For BEYOND the blare of sirened afternoons, beyond the motorcades;
Beyond the voices and days, the echoing highways; beyond the latescence
Of our dissonant airs; through our curtained eyeballs, through our shuttered sleep,
Onto our forgotten selves, onto our broken images; beyond the barricades
Commandments and edicts, beyond the iron tables, beyond the elephant's
Legendary patience, beyond his inviolable bronze bust; beyond our crumbling towers --

BEYOND the iron path careering along the same beaten track --

The GLIMPSE of a dream lies smouldering in a cave, together with the mortally wounded birds.
Earth, unbind me; let me be the prodigal; let this be the ram's ultimate prayer to the tether . . .

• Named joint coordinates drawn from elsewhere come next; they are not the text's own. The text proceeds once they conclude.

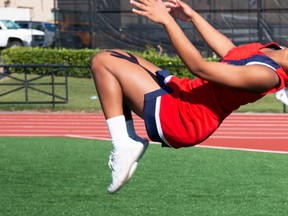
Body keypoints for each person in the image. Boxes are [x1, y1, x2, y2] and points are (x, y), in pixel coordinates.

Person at [90, 0, 288, 194]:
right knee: (116, 55)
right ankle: (127, 141)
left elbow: (199, 67)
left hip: (187, 117)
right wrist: (192, 17)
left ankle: (123, 144)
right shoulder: (275, 50)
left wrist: (168, 22)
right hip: (186, 94)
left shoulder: (266, 76)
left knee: (103, 62)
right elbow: (231, 53)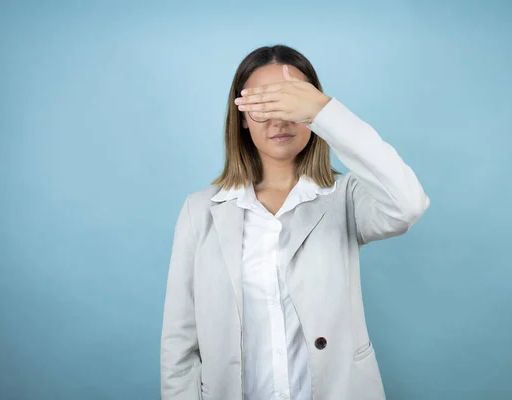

An OLD STAR departs, leaves us here on the shore
Gazing heavenward for a new star approaching;
The new star appears, foreshadows its going
Before a going and coming that goes on forever . . .

When Biafra seceded from Nigeria in 1966 to form a nation largely of the Igbo people and the Nigerian government set out on a policy to starve Biafra into submission, Okigbo who was Igbo joined the Biafran army and requested a posting to the field rather than a secure position behind the lines; he was killed in August of 1967 during the defense of the university town of Nsukka.

There is an excellent biographical/historical/critical essay on Christopher Okigbo to be forund here.














Comments:
What I find most interesting about many mid-century ex-colonial African and Caribbean poets (and other writers) is the influence of Eliot on them. You can certainly see it in Okigbo and in early Kamau Brathwaite. You can also see the influence of Joyce and other early twentieth-century stream-of-consciousness writers on novelists and prose writers like George Lamming, and the French ex-colonial writers owe huge debts to the existentialists.

I find it interesting because I'm pretty certain Eliot was as politically conservative as his life and background would indicate. Still, the uncertainty of his writing had its impact, even upon me, coming a generation later.

Walcott, apparently, rejected it.

That influence has passed, I think, now. Today's new writers are influenced by Walcott and Soyinka and Okigbo and Ngugi.